Based on these findings, the study authors concluded, “Sustained HCV clearance after interferon-based therapy reduces the risk of liver toxicity during antiretroviral therapy, which should further encourage the treatment of chronic hepatitis C in HIV-coinfected patients.”

“In this population, prescription of PIs or efavirenz decreases and use of dideoxynucleoside analogues increases the risk of hepatotoxicity,” they added.

These study results showed that the risk of antiretroviral-associated hepatic events in HIV-HCV coinfected patients who had eliminated HCV after a course of anti-HCV therapy was significantly diminished, compared with that in patients who did not clear the virus (9.3% vs. 37.5%).

The authors wrote, “In our study, patients with hepatic events were more frequently receiving dideoxynucleoside analogues or nevirapine.” Prior studies have also noted the potential of these drugs to cause liver toxicity. “However, in our series,wrote the authors, “only the use of dideoxynucleosides remained associated with hepatotoxicity in the multivariate analysis.” 

The current study found -- similar to previous reports -- that triple-nucleoside regimens not containing dideoxynucleoside analogues, efavirenz, or PIs resulted in a diminished risk of antiretroviral-related hepatic events.

The authors concluded, “Successful treatment of chronic hepatitis C, besides preventing the development of end-stage liver disease, may reduce the risk of subsequent liver toxicity during antiretroviral therapy in HIV-HCV coinfected patients. This fact represents a further argument for prioritizing the treatment of chronic hepatitis C in this population.”

Editorial by Curtis Cooper, MD

In an editorial that accompanies the present article [2], Dr. Curtis Cooper of the University of Ottawa Hospital wrote, “I generally favor addressing HIV infection first and then turning my attention to concurrent HCV infection.” Dr. Cooper noted that for patients who present late in their disease with low CD4 T-cell counts and HIV-related opportunistic infections, “[the Spanish researchers’] findings are not applicable; such patients will need to receive HIV antiretroviral therapy first and take their chances with liver toxicity.”

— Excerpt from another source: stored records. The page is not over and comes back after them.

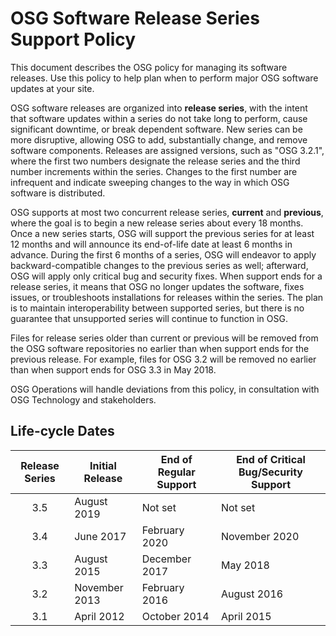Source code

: 
OSG Software Release Series Support Policy
==========================================

This document describes the OSG policy for managing its software releases. Use this policy to help plan when to perform
major OSG software updates at your site.

OSG software releases are organized into __release series__, with the intent that software updates within a series do
not take long to perform, cause significant downtime, or break dependent software.
New series can be more disruptive, allowing OSG to add, substantially change, and remove software components.
Releases are assigned versions, such as "OSG 3.2.1", where the first two numbers designate the release series and the
third number increments within the series.
Changes to the first number are infrequent and indicate sweeping changes to the way in which OSG software is
distributed.

OSG supports at most two concurrent release series, __current__ and __previous__, where the goal is to begin a new
release series about every 18 months.
Once a new series starts, OSG will support the previous series for at least 12 months and will announce its end-of-life
date at least 6 months in advance.
During the first 6 months of a series, OSG will endeavor to apply backward-compatible changes to the previous series as
well; afterward, OSG will apply only critical bug and security fixes.
When support ends for a release series, it means that OSG no longer updates the software, fixes issues, or troubleshoots
installations for releases within the series.
The plan is to maintain interoperability between supported series, but there is no guarantee that unsupported series
will continue to function in OSG.

Files for release series older than current or previous will be removed from the OSG software repositories no earlier
than when support ends for the previous release.
For example, files for OSG 3.2 will be removed no earlier than when support ends for OSG 3.3 in May 2018.

OSG Operations will handle deviations from this policy, in consultation with OSG Technology and stakeholders.

Life-cycle Dates
----------------

| Release Series | Initial Release | End of Regular Support | End of Critical Bug/Security Support |
| :------------: | --------------- | ---------------------- | ------------------------------------ |
| 3.5            | August 2019     | Not set                | Not set                              |
| 3.4            | June 2017       | February 2020          | November 2020                        |
| 3.3            | August 2015     | December 2017          | May 2018                             |
| 3.2            | November 2013   | February 2016          | August 2016                          |
| 3.1            | April 2012      | October 2014           | April 2015                           |
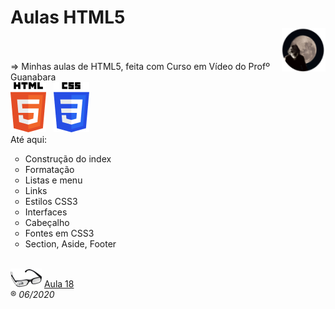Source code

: <h1>Aulas HTML5<br/><img src="_imagens/me_peq.png" align="right"/></h1><br/>
<br/>
=> Minhas aulas de HTML5, feita com Curso em Vídeo do Profº Guanabara<br/>
<img src="_imagens/HTML5_logo.png" align="left"/>&nbsp;&nbsp;&nbsp;<img src="_imagens/CSS3_logo.png"/>
<br/>
Até aqui:
<ul type="circle">
	<li>Construção do index</li>
	<li>Formatação</li>
	<li>Listas e menu</li>
	<li>Links</li>
	<li>Estilos CSS3</li>
	<li>Interfaces</li>
	<li>Cabeçalho</li>
	<li>Fontes em CSS3</li>
	<li>Section, Aside, Footer</li>
</ul>
<br/>

<img src="_imagens/glass-oculos-preto-min.png"/>
<a href="https://www.youtube.com/watch?v=unvKmK3wZEQ&t=918s" target="_blank">Aula 18</a>
<br/>
&reg;
<i>06/2020</i>
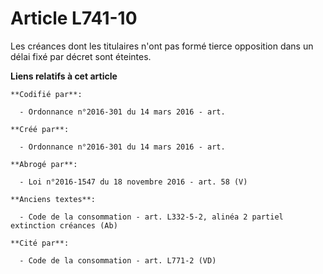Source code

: # Article L741-10

Les créances dont les titulaires n'ont pas formé tierce opposition dans un délai fixé par décret sont éteintes.

**Liens relatifs à cet article**

	**Codifié par**:

	  - Ordonnance n°2016-301 du 14 mars 2016 - art.

	**Créé par**:

	  - Ordonnance n°2016-301 du 14 mars 2016 - art.

	**Abrogé par**:

	  - Loi n°2016-1547 du 18 novembre 2016 - art. 58 (V)

	**Anciens textes**:

	  - Code de la consommation - art. L332-5-2, alinéa 2 partiel extinction créances (Ab)

	**Cité par**:

	  - Code de la consommation - art. L771-2 (VD)
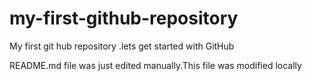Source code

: # my-first-github-repository
My first git hub repository .lets get started with GitHub

README.md file was just edited manually.This file was modified locally
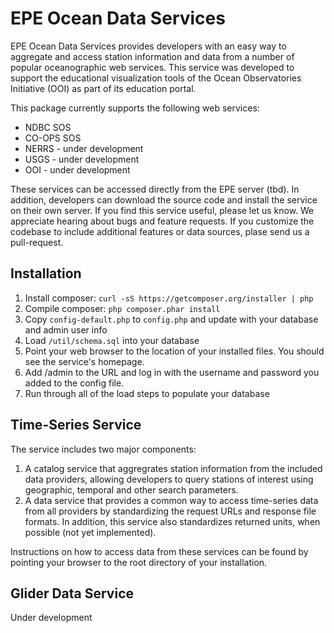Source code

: # EPE Ocean Data Services

EPE Ocean Data Services provides developers with an easy way to aggregate and access station information and data from a number of popular oceanographic web services.  This service was developed to support the educational visualization tools of the Ocean Observatories Initiative (OOI) as part of its education portal.

This package currently supports the following web services:

* NDBC SOS
* CO-OPS SOS
* NERRS - under development
* USGS - under development
* OOI - under development

These services can be accessed directly from the EPE server (tbd).  In addition, developers can download the source code and install the service on their own server.  If you find this service useful, please let us know.  We appreciate hearing about bugs and feature requests.  If you customize the codebase to include additional features or data sources, plase send us a pull-request.

## Installation

1. Install composer:  `curl -sS https://getcomposer.org/installer | php`
2. Compile composer: `php composer.phar install`
3. Copy `config-default.php` to `config.php` and update with your database and admin user info
4. Load `/util/schema.sql` into your database
5. Point your web browser to the location of your installed files.  You should see the service's homepage.
6. Add /admin to the URL and log in with the username and password you added to the config file.
7. Run through all of the load steps to populate your database

## Time-Series Service

The service includes two major components: 

1. A catalog service that aggregrates station information from the included data providers, allowing developers to query stations of interest using geographic, temporal and other search parameters.
2. A data service that provides a common way to access time-series data from all providers by standardizing the request URLs and response file formats.  In addition, this service also standardizes returned units, when possible (not yet implemented).

Instructions on how to access data from these services can be found by pointing your browser to the root directory of your installation.

## Glider Data Service

Under development


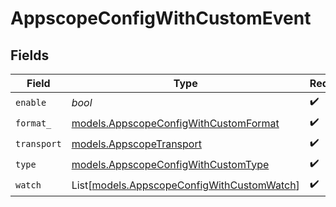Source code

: # AppscopeConfigWithCustomEvent


## Fields

| Field                                                                                    | Type                                                                                     | Required                                                                                 | Description                                                                              |
| ---------------------------------------------------------------------------------------- | ---------------------------------------------------------------------------------------- | ---------------------------------------------------------------------------------------- | ---------------------------------------------------------------------------------------- |
| `enable`                                                                                 | *bool*                                                                                   | :heavy_check_mark:                                                                       | N/A                                                                                      |
| `format_`                                                                                | [models.AppscopeConfigWithCustomFormat](../models/appscopeconfigwithcustomformat.md)     | :heavy_check_mark:                                                                       | N/A                                                                                      |
| `transport`                                                                              | [models.AppscopeTransport](../models/appscopetransport.md)                               | :heavy_check_mark:                                                                       | N/A                                                                                      |
| `type`                                                                                   | [models.AppscopeConfigWithCustomType](../models/appscopeconfigwithcustomtype.md)         | :heavy_check_mark:                                                                       | N/A                                                                                      |
| `watch`                                                                                  | List[[models.AppscopeConfigWithCustomWatch](../models/appscopeconfigwithcustomwatch.md)] | :heavy_check_mark:                                                                       | N/A                                                                                      |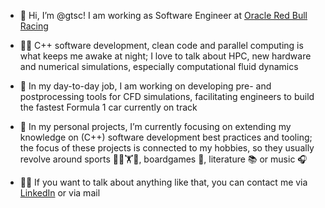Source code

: - 👋 Hi, I’m @gtsc! I am working as Software Engineer at [Oracle Red Bull Racing]([https://www.dive-solutions.de](https://www.redbullracing.com/int-en))
- 🧑‍💻 C++ software development, clean code and parallel computing is what keeps me awake at night; I love to talk about HPC, new hardware and numerical simulations, especially computational fluid dynamics

- 🌊 In my day-to-day job, I am working on developing pre- and postprocessing tools for CFD simulations, facilitating engineers to build the fastest Formula 1 car currently on track
- 🌱 In my personal projects, I’m currently focusing on extending my knowledge on (C++) software development best practices and tooling; the focus of these projects is connected to my hobbies, so they usually revolve around sports 🚴⛵🏋️🏃, boardgames 🎲, literature 📚 or music 🎧
- 🙋‍♂️ If you want to talk about anything like that, you can contact me via [LinkedIn](http://linkedin.com/in/tschirschnitz/) or via mail

<!---
gtsc/gtsc is a ✨ special ✨ repository because its `README.md` (this file) appears on your GitHub profile.
You can click the Preview link to take a look at your changes.
--->

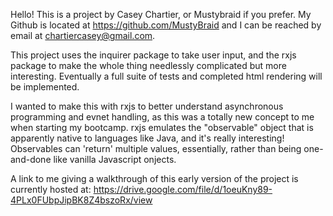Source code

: Hello! This is a project by Casey Chartier, or Mustybraid if you prefer. My Github is located at https://github.com/MustyBraid and I can be reached by email at chartiercasey@gmail.com.

This project uses the inquirer package to take user input, and the rxjs package to make the whole thing needlessly complicated but more interesting. Eventually a full suite of tests and completed html rendering will be implemented.

I wanted to make this with rxjs to better understand asynchronous programming and evnet handling, as this was a totally new concept to me when starting my bootcamp. rxjs emulates the "observable" object that is apparently native to languages like Java, and it's really interesting! Observables can 'return' multiple values, essentially, rather than being one-and-done like vanilla Javascript onjects. 

A link to me giving a walkthrough of this early version of the project is currently hosted at: https://drive.google.com/file/d/1oeuKny89-4PLx0FUbpJipBK8Z4bszoRx/view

He added, however, that some HIV-HCV coinfected patients present sooner, and that for these individuals, “the possibility of reducing the incidence of antiretroviral-related liver toxicity by first eliminating HCV infection is very relevant.”

Dr. Cooper concluded, “Given the relative pros and cons, it seems premature to delay highly active antiretroviral therapy, when recommended by current treatment guidelines, without additional study of this strategy in these gray-zone patients [who present late in their disease with low CD4 T-cell counts].”

Department of Infectious Diseases, Hospital Carlos III, Madrid, and HIV Unit, Hospital San Millán, Logroño, Spain.

08/10/08

References                 

1. Labarga, V Soriano, Vispo, and others. Hepatotoxicity of Antiretroviral Drugs Is Reduced after Successful Treatment of Chronic Hepatitis C in HIV-Infected Patients. Journal of Infectious Diseases 196(5): 670-676. September 1, 2007.

2. C L Cooper. De-"Liver"-ing HIV/Hepatitis C Virus–Coinfected Patients from Antiretroviral Hepatotoxicity (Editorial). Journal of Infectious Diseases 196(5): 656-658. September 1, 2007.